Return the listing below verbatim. Pictures do not belong in the copy.

⁂

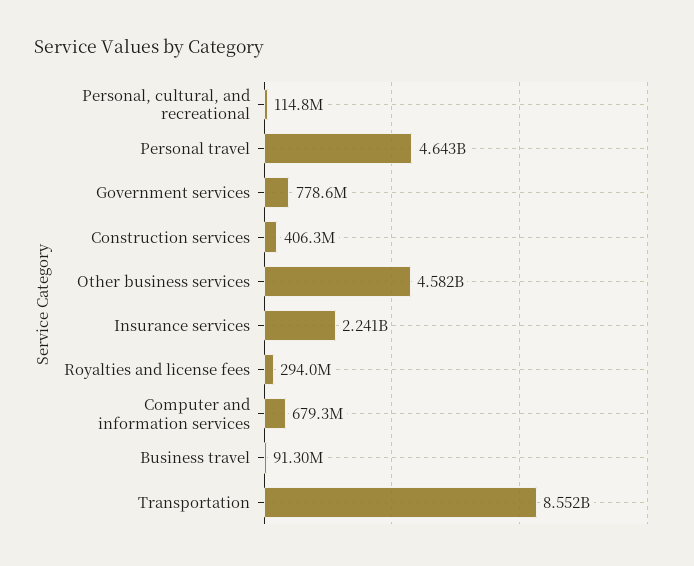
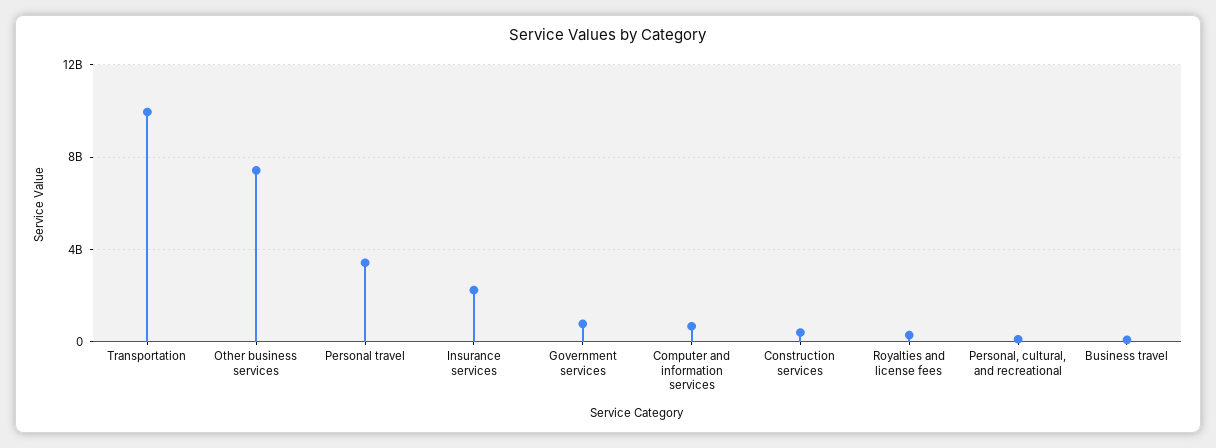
  {
    "Personal, cultural, and recreational": 114800000,
-   "Personal travel": 4643000000,
+   "Personal travel": 3500000000,
    "Government services": 778600000,
    "Construction services": 406300000,
-   "Other business services": 4582000000,
+   "Other business services": 7500000000,
    "Insurance services": 2241000000,
    "Royalties and license fees": 294000000,
    "Computer and information services": 679300000,
    "Business travel": 91300000,
-   "Transportation": 8552000000
+   "Transportation": 10000000000
  }

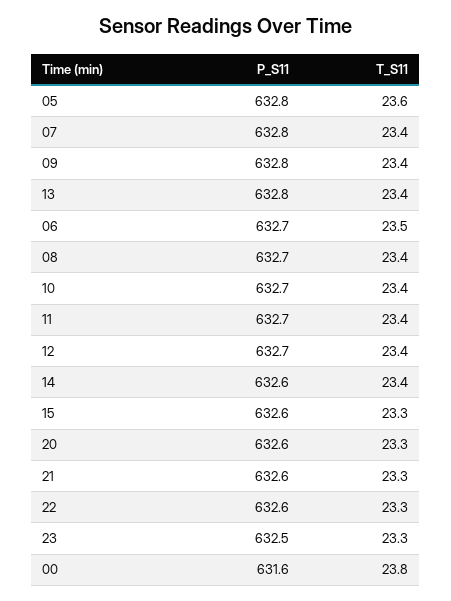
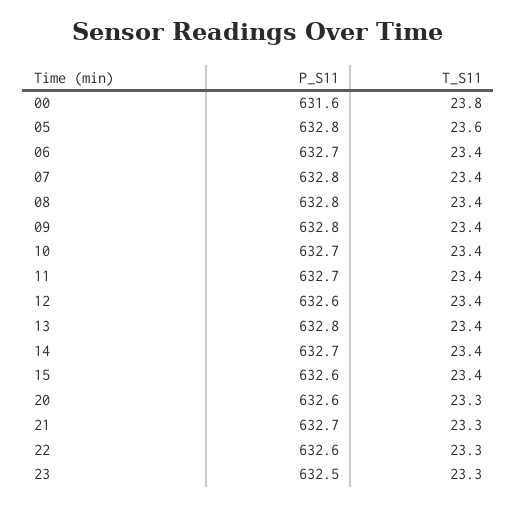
  {
    "P_S11": {
      "05": 632.8,
      "07": 632.8,
      "09": 632.8,
      "13": 632.8,
      "06": 632.7,
-     "08": 632.7,
+     "08": 632.8,
      "10": 632.7,
      "11": 632.7,
-     "12": 632.7,
+     "12": 632.6,
-     "14": 632.6,
+     "14": 632.7,
      "15": 632.6,
      "20": 632.6,
-     "21": 632.6,
+     "21": 632.7,
      "22": 632.6,
      "23": 632.5,
      "00": 631.6
    },
    "T_S11": {
      "05": 23.6,
      "07": 23.4,
      "09": 23.4,
      "13": 23.4,
-     "06": 23.5,
+     "06": 23.4,
      "08": 23.4,
      "10": 23.4,
      "11": 23.4,
      "12": 23.4,
      "14": 23.4,
-     "15": 23.3,
+     "15": 23.4,
      "20": 23.3,
      "21": 23.3,
      "22": 23.3,
      "23": 23.3,
      "00": 23.8
    }
  }

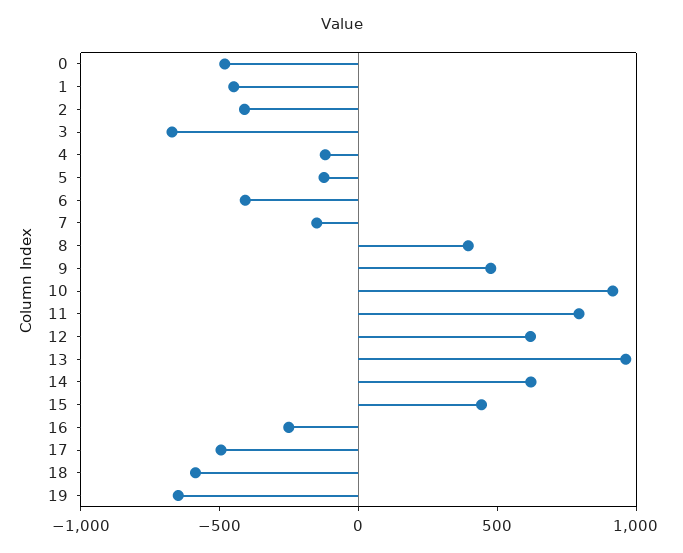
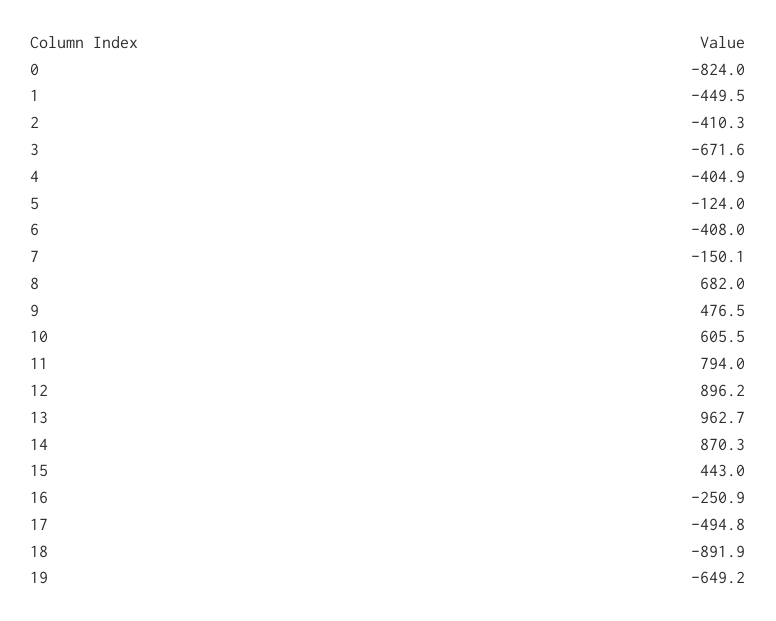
  {
-   "0": -500,
+   "0": -824,
    "1": -449.5,
    "2": -410.3,
    "3": -671.6,
-   "4": -100,
+   "4": -404.9,
    "5": -124,
    "6": -408,
    "7": -150.1,
-   "8": 400,
+   "8": 682,
    "9": 476.5,
-   "10": 900,
+   "10": 605.5,
    "11": 794,
-   "12": 600,
+   "12": 896.2,
    "13": 962.7,
-   "14": 600,
+   "14": 870.3,
    "15": 443,
    "16": -250.9,
    "17": -494.8,
-   "18": -600,
+   "18": -891.9,
    "19": -649.2
  }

⁂

SOLVED PROBLEM
  {
    "Personal, cultural, and recreational": 114800000,
-   "Personal travel": 4643000000,
+   "Personal travel": 3500000000,
    "Government services": 778600000,
    "Construction services": 406300000,
-   "Other business services": 4582000000,
+   "Other business services": 7500000000,
    "Insurance services": 2241000000,
    "Royalties and license fees": 294000000,
    "Computer and information services": 679300000,
    "Business travel": 91300000,
-   "Transportation": 8552000000
+   "Transportation": 10000000000
  }

  {
    "P_S11": {
      "05": 632.8,
      "07": 632.8,
      "09": 632.8,
      "13": 632.8,
      "06": 632.7,
-     "08": 632.7,
+     "08": 632.8,
      "10": 632.7,
      "11": 632.7,
-     "12": 632.7,
+     "12": 632.6,
-     "14": 632.6,
+     "14": 632.7,
      "15": 632.6,
      "20": 632.6,
-     "21": 632.6,
+     "21": 632.7,
      "22": 632.6,
      "23": 632.5,
      "00": 631.6
    },
    "T_S11": {
      "05": 23.6,
      "07": 23.4,
      "09": 23.4,
      "13": 23.4,
-     "06": 23.5,
+     "06": 23.4,
      "08": 23.4,
      "10": 23.4,
      "11": 23.4,
      "12": 23.4,
      "14": 23.4,
-     "15": 23.3,
+     "15": 23.4,
      "20": 23.3,
      "21": 23.3,
      "22": 23.3,
      "23": 23.3,
      "00": 23.8
    }
  }

  {
-   "0": -500,
+   "0": -824,
    "1": -449.5,
    "2": -410.3,
    "3": -671.6,
-   "4": -100,
+   "4": -404.9,
    "5": -124,
    "6": -408,
    "7": -150.1,
-   "8": 400,
+   "8": 682,
    "9": 476.5,
-   "10": 900,
+   "10": 605.5,
    "11": 794,
-   "12": 600,
+   "12": 896.2,
    "13": 962.7,
-   "14": 600,
+   "14": 870.3,
    "15": 443,
    "16": -250.9,
    "17": -494.8,
-   "18": -600,
+   "18": -891.9,
    "19": -649.2
  }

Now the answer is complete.